Employers Perspective on Monitoring | Teen Ink

Employers Perspective on Monitoring

October 26, 2018
By frankhunt BRONZE, Oneonta, New York
frankhunt BRONZE, Oneonta, New York
1 article 0 photos 0 comments

Favorite Quote:
Honesty is the first chapter in the book of wisdom. According to this people do use spy apps for monitoring


Cyberloafers need not be absent from their offices or desks since the computer provides them the world's biggest playground and personal work opportunities. Lim (2018) states that cyberloafers in their virtual travels away from the office "may" unwittingly or otherwise visit sites which expose the organization to legal liabilities and to the dangers posed by computer viruses. Lim goes on to say that cyberloafers may pose a greater threat to the organization relative to the other types of loafers, in terms of productivity losses and cost incurred. Beside such losses, employers are greatly concerned with sensitive and confidential information being sent outside of the company to its competitors, vendors, suppliers, and customers; thus employees harming the company. According to Gahtan's (1997) article titled "Monitoring Employee Communication", there have been instances where employees were sending confidential information and corporate trade secrets through an employer's e-mail systems to other employees or friends. Furthermore, employees have been caught using an employer's Internet facilities to start and/or operate their own businesses while on the job. Gahtan offers further reasoning for employee monitoring by stating, employers may also find that they could be held liable for e-mail or Internet-related activities of their employees? regardless of whether the employer was aware such activities or not. Gahtan offers recent lawsuits as excellent reasons for employer concern.

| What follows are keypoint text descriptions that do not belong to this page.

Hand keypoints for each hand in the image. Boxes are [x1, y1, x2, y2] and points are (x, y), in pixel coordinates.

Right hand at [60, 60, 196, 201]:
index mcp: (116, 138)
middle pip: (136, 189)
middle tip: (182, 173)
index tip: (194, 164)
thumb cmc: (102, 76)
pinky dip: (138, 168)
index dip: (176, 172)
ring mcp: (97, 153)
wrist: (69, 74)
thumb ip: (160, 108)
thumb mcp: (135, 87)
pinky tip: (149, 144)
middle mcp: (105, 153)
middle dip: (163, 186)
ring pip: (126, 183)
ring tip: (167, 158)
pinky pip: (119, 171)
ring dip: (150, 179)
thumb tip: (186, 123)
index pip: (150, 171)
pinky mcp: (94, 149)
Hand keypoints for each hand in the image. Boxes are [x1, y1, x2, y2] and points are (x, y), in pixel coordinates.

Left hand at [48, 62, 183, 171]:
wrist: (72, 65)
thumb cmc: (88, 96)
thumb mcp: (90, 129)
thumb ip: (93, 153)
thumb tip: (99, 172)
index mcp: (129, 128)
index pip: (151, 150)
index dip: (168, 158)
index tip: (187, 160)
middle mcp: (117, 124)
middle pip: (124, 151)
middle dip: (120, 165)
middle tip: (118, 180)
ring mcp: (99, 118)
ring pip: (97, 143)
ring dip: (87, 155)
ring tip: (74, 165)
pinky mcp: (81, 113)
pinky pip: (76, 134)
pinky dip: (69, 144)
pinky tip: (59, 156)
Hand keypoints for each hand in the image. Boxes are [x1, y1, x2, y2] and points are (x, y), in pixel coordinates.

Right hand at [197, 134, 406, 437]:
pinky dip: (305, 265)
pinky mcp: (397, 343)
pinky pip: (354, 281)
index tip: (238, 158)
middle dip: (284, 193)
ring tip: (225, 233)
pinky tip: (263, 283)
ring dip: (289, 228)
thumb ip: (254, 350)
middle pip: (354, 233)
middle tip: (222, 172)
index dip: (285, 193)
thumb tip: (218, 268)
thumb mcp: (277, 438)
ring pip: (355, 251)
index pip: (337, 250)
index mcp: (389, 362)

About 80 % of employees in industries such as banking, insurance, phonecommunications, travel, and other related service industries might be subject to some level of phone or computer-based monitoring? (Gahtan, 2017). Many firms continuously monitor the incoming and outgoing communication (e-mails and calls) by or to their employees for quality control and training purposes. For example, some phonecommunication firms monitor their employee?s business calls to ensure the highest customer service and compliance to mandated FCC requirement verbiage. Such firms can be fined for FCC non-compliance observations.


The author's comments:

I made a little research in ethical issue of monitoring work phones of employees. Hope you like it.